The next generation of vaccines could be in a clinical trial in a matter of weeks, a major breakthrough that could change the future of the global pandemic.
The team at the University of Washington and other partners have developed a novel virus that mimics the properties of influenza viruses.
“It’s the first virus that actually resembles influenza viruses,” said lead researcher Chris Meech, a postdoctoral fellow in UW’s Department of Engineering and Applied Science.
“And it’s designed to have the same virus properties.”
Meech and his colleagues have been working to create a vaccine for the pandemic since 2009.
The team is in the process of completing clinical trials and preparing for a pivotal decision about the efficacy of their vaccine.
But the vaccine may take longer than expected to be ready.
“We have been trying to develop a vaccine in our lab,” Mee, an associate professor of chemical engineering, said.
“This vaccine will be ready for phase one trials.
But it will be much longer than that.”
The researchers first developed the vaccine in the lab using a virus known as the influenza A(H3N2)2 protein.
The proteins were originally discovered to be able to produce an antiviral effect against a wide variety of viruses.
But Meeich and his team found that the influenza protein itself is not enough to produce that effect.
The researchers had to look at how the proteins interact with the other proteins that make up the virus and how they interact with a receptor called an RNAi.
The researchers created an RNA virus, RNAi and RNA vaccine using the same molecule, called a peptide, Mee chan said.
This molecule is made up of a polymer molecule and is called a glycoprotein.

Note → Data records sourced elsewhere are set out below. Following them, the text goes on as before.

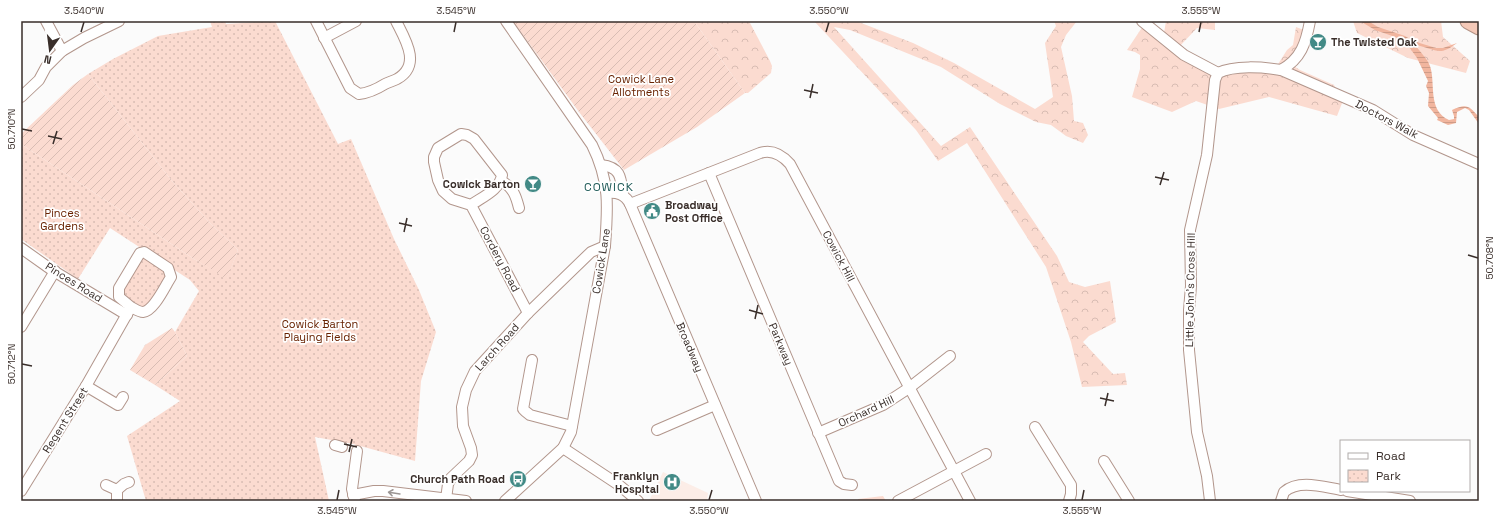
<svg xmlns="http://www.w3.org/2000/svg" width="1500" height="522" font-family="'Space Grotesk',sans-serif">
	<defs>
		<pattern id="forest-crowns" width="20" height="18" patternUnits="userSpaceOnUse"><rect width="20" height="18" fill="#fbdbd0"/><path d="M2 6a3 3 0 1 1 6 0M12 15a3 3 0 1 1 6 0" fill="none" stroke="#d8bcb3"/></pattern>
		<pattern id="park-dots" width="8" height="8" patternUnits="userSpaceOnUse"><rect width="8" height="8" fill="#fbdbd0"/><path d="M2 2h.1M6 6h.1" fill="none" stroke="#d8bcb3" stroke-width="1.8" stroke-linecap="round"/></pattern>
		<pattern id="garden-furrows" width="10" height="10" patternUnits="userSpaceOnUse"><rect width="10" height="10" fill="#fbdbd0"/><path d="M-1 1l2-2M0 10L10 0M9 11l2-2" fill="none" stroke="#d8bcb3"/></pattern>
		<pattern id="water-rules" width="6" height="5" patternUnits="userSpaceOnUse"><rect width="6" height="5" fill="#f1b59e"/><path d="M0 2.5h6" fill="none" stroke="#cf9c88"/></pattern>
	</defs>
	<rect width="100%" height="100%" fill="#fbfbfb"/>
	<path fill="#fcede7" d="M663,472L708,493L707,501H649Z"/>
	<path fill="#fbdbd0" d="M883,496L886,501H858V499Z"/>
	<g fill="url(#forest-crowns)">
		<path d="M694,21H749L770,61L772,66L771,73L748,93H745Z"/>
		<path d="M814,21H856L913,43L954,63L1035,109L1053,97L1045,43L1056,26L1054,21H1077L1066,35L1061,47L1072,96L1074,121L1083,123L1088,135L1083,143L1066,136L1051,125L1036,122L1000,104L941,67L850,30L834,27L941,146L970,127L1057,256L1069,282L1085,287L1110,281L1116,322L1089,336L1083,342L1113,374L1125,373L1127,385L1082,387L1071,342L1046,267L967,143L938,161L916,130Z"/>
		<path d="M1166,21H1215V30L1197,28L1179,47L1219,77C1238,72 1254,72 1273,72L1287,50L1293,45L1296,27L1304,30L1297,47L1286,61L1300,70L1334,85L1336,89L1346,93L1337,116L1269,97L1219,109L1196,101L1172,112L1132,97L1140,69V55L1135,52L1127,50L1143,26L1157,37L1164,33Z"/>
		<path d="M1353,21H1441L1443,37L1470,61L1466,73L1408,58L1357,33Z"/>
	</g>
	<g fill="url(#park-dots)">
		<path d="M210,21H225L226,24L275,21L338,144L351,139L394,239L419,290L436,332L421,381L415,461L353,444L315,437L329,501H146L127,436L180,401L155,385L187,356L175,332L199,291L190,280L110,228L78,279L21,239V144L194,259L227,278L238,250L209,222L172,181L88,74L113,59L158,36L212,27Z"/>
		<path d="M142,257L164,267L167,276L149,306L141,309L122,293Z"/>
	</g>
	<g fill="url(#garden-furrows)">
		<path d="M513,21H694L745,93L697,127L624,170L579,112Z"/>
		<path d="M88,74L172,181L209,222L238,250L227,279L194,259L21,144V134L73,85Z"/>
		<path d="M172,328L175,332L187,356L155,385L130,370L145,345Z"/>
	</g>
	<path fill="url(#water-rules)" d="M1360,21H1368L1378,27L1405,36L1413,41L1436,48H1443L1457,43C1438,58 1435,48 1415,45C1420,52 1427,58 1430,66C1436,83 1427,110 1449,120L1454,119V116L1452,110C1467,103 1469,106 1479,117V124L1469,110L1465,108L1457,112L1456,123L1448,125L1437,120L1438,118L1428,106L1429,93L1426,86L1428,81L1417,58L1404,40L1375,30Z"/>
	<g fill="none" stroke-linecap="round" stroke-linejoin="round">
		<g stroke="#b2968c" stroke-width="12">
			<g id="minor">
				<path d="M46,21L62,51"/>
				<path d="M316,21L350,88L359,94C369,93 377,89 385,84C389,82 393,81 397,79C422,65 405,39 396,21"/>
				<path d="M1142,21L1184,55L1218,73"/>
				<path d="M324,38L356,21"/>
				<path d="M1281,70C1301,59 1306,43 1310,21"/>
				<path d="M21,97L39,80L46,67L62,51L84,38L119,21"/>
				<path d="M601,165C621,167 621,178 623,195"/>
				<path d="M709,173L839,481L844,484L852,485"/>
				<path d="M501,181C513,187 516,196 519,208"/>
				<path d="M607,193C617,192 625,194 630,204L756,501"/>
				<path d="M630,204L760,153C772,149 782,155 790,164L970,501"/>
				<path d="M471,205C482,197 500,190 502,175L474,139L467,135L461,134L438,148L434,157V162L438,180L443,191L452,199L471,205L528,313"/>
				<path d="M21,248L52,270L127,315"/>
				<path d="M21,327L55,271"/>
				<path d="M532,360L523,409L525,411L530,415L572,426"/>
				<path d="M86,386L118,405L123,397"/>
				<path d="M1035,427L1071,485V494L1069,501"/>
				<path d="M657,430L715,405"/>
				<path d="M818,433L883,405L909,388L950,356"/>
				<path d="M335,445L342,447"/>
				<path d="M563,448L619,485L638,501"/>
				<path d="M1104,461L1129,501"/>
				<path d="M106,485L117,490"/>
				<path d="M21,491L86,386L131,307C135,309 139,312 143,312C154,311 165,286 171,277L168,268L144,252L140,253L119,288V297L131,307"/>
				<path d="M1347,491L1410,501"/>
				<path d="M353,495L374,491H383L466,501"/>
				<path d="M446,499L448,484L451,478L469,461L472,455L471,448L463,426L462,407L466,390L475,371L528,313L591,252L605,246"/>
				<path d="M117,501V490L124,484L129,482"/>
				<path d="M355,501L352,489L357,451"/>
				<path d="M505,501L563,448L571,432L605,246C608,207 610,181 592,145L506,21"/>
				<path d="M898,501L986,454"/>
				<path d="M1210,501L1207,476L1197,432L1189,350V310L1191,286L1190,230L1207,155L1215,80L1218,73C1234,65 1263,67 1281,70L1373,110L1413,135L1479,164"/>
				<path d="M1281,501L1284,492C1299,479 1323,487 1341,490"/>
			</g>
		</g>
		<g stroke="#b39386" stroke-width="17">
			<path id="highway" d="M1468,21L1479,27"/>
		</g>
		<use href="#minor" stroke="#fff" stroke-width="10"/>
		<use href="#highway" stroke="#f5c9b8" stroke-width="15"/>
	</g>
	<defs><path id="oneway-shaft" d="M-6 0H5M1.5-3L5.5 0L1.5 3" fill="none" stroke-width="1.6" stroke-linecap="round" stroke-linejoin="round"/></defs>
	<use stroke="#9c9694" href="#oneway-shaft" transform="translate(394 493) rotate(-171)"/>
	<path fill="none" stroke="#392e2a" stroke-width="1.5" d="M81,32L84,22M454,32L456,22M826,32L829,22M1199,32L1201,22M804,90L818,93M810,98L813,84M22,129L32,131M48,136L62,139M53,144L57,131M1155,177L1169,180M1160,185L1164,172M399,223L412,226M404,232L407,218M1468,255L1478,258M749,310L763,314M755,319L758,305M22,364L32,366M1100,398L1114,401M1105,406L1108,393M344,444L357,447M349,452L352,439M337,500L339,490M709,500L712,490M1082,500L1084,490"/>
	<defs>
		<g id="bar-disc" transform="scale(0.9)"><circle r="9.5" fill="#428a86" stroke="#fff"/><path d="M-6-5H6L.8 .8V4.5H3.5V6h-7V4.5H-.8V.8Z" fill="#fff"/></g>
		<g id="civic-disc" transform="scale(0.9)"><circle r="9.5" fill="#428a86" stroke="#fff"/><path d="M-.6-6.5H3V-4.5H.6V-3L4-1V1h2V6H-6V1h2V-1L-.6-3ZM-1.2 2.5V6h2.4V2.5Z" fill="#fff"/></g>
		<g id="bus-disc" transform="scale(0.9)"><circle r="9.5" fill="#428a86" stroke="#fff"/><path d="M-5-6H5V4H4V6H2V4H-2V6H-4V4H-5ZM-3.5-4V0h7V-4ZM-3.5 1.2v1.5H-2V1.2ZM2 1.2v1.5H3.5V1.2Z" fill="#fff"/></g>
		<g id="hospital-disc" transform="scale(0.9)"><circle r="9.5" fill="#428a86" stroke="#fff"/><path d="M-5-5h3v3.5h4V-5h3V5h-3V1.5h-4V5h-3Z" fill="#fff"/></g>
	</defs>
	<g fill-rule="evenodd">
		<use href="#bar-disc" x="1318" y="42"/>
		<use href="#bar-disc" x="533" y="184"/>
		<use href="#civic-disc" x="652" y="211"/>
		<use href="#bus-disc" x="518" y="479"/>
		<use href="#hospital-disc" x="672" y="482"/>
	</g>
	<g text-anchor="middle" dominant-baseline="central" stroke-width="3.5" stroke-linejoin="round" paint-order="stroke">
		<g font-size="11" font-weight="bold" fill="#392e2a" stroke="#fff" text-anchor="end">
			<text x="1331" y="42" text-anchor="start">The Twisted Oak</text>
			<text x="520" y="184">Cowick Barton</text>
			<text x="665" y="205" text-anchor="start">Broadway<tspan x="665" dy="13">Post Office</tspan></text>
			<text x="659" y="476">Franklyn<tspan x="659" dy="13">Hospital</tspan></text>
			<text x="505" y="479">Church Path Road</text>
		</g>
		<g font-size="11" fill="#682201" stroke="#fff">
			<text x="641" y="79">Cowick Lane<tspan x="641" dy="13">Allotments</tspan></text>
			<text x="62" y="213">Pinces<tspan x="62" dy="13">Gardens</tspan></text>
			<text x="320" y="324">Cowick Barton<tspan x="320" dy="13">Playing Fields</tspan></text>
		</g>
		<g font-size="11" fill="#392e2a" stroke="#fff">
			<text transform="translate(1387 119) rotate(28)">Doctors Walk</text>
			<text transform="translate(839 256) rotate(62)">Cowick Hill</text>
			<text transform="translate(500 259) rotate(62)">Cordery Road</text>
			<text transform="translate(601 261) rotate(-81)">Cowick Lane</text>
			<text transform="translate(74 282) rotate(32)">Pinces Road</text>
			<text transform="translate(1190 290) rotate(-89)">Little John's Cross Hill</text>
			<text transform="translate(781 344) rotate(67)">Parkway</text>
			<text transform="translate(497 347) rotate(-48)">Larch Road</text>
			<text transform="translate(690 347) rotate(67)">Broadway</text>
			<text transform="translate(866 411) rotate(-25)">Orchard Hill</text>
			<text transform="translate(65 420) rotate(-58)">Regent Street</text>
		</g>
		<g font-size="12" letter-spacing="1" fill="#235d5b" stroke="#fff">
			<text x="609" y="187">COWICK</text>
		</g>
	</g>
	<rect width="1500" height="522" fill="none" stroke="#ffffff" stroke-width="44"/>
	<rect x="1340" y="440" width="130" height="52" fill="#ffffff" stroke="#b0abaa"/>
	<rect x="1348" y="453" width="20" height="6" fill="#ffffff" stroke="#b0abaa"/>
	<text x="1376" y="460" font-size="12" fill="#392e2a">Road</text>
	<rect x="1348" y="470" width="20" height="12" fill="url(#park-dots)" stroke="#b0abaa"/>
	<text x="1376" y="480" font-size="12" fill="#392e2a">Park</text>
	<g transform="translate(50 50) rotate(194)" stroke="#ffffff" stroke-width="3" paint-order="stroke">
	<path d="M0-3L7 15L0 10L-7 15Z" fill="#392e2a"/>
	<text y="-6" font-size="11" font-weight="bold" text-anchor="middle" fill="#392e2a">N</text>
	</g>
	<rect x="22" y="22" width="1456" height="478" fill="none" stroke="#392e2a" stroke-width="1.5"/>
	<g font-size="10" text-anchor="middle" fill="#392e2a">
		<text x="84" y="14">3.540°W</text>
		<text x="456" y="14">3.545°W</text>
		<text x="829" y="14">3.550°W</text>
		<text x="1201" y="14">3.555°W</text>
		<text transform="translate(11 129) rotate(-90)" y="4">50.710°N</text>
		<text transform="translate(1489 258) rotate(-90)" y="4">50.708°N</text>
		<text transform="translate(11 364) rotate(-90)" y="4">50.712°N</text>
		<text x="337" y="514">3.545°W</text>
		<text x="709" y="514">3.550°W</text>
		<text x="1082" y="514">3.555°W</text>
	</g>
</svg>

The proteins attach to RNAi to help the RNAi fold up, which allows it to grow.
They also bind to RNA and other RNA molecules that surround the protein, which helps to prevent the RNA molecules from falling out.
“So, when they bind to a receptor, they’re able to make the protein fold up,” M, a doctoral candidate in chemical engineering who works with the team, said, adding that this helps to keep the proteins from falling apart.
Mee says the RNA virus itself has been known for some time.
In 2008, he and his co-workers showed that RNA was able to infect and kill a virus in a petri dish.
But in recent years, the researchers have been able to figure out how to produce viruses that mimic the properties that they have found in influenza viruses, M, who has a master’s degree in molecular biology and immunology, said in a phone interview.
“One of the things we found is that it’s not just a virus-like virus.
It’s also a receptor-like viral protein,” M said.”
And it is a receptor protein that is able to respond to influenza viruses.”
The new virus was designed to mimic the viral properties of the flu A(1,2,4) protein.
Mee says it mimics that protein’s ability to bind to and kill RNA.
“Our team has been able not only to design a virus that can mimic the influenza virus, but we have also designed a virus with the ability to interact with that viral protein, the receptor,” he said.
The scientists found that when they injected the RNA vaccine into mice, they observed a reduction in the production of the viral protein that was not seen in mice that did not receive the vaccine.
The reduction in flu protein production was seen in the nucleus, which is where the virus lives.
“What we saw was that the receptor protein was not working as well,” M told Fortune.
“It’s very difficult to get that protein to work when you’re injecting it into mice.”
He and his research team were also able to demonstrate that the vaccine was able with a higher dose of virus than the amount that the virus was able at.
Mees said the vaccine had the ability of killing up to 100 percent of the influenza viruses that the mice had been exposed to.
And when the team injected a higher number of influenza virus into the mice, it was able as well to kill up to 90 percent of them.
“There’s been some preliminary evidence that has shown that this vaccine works against influenza,” Mees said.
However, the vaccine is not designed to work against the more commonly encountered flu viruses.
Instead, it works against strains of influenza that are more commonly found in the United States.
“The virus has a high survival rate in humans,” MEE said.
He added that this is because it is highly resistant to a variety of treatments, including antibiotics.MEE said the team plans to conduct phase two clinical trials for their vaccine in people with influenza-like illness.
And if all goes well, the scientists hope to eventually start testing this vaccine in humans in order to see if it works in a larger population.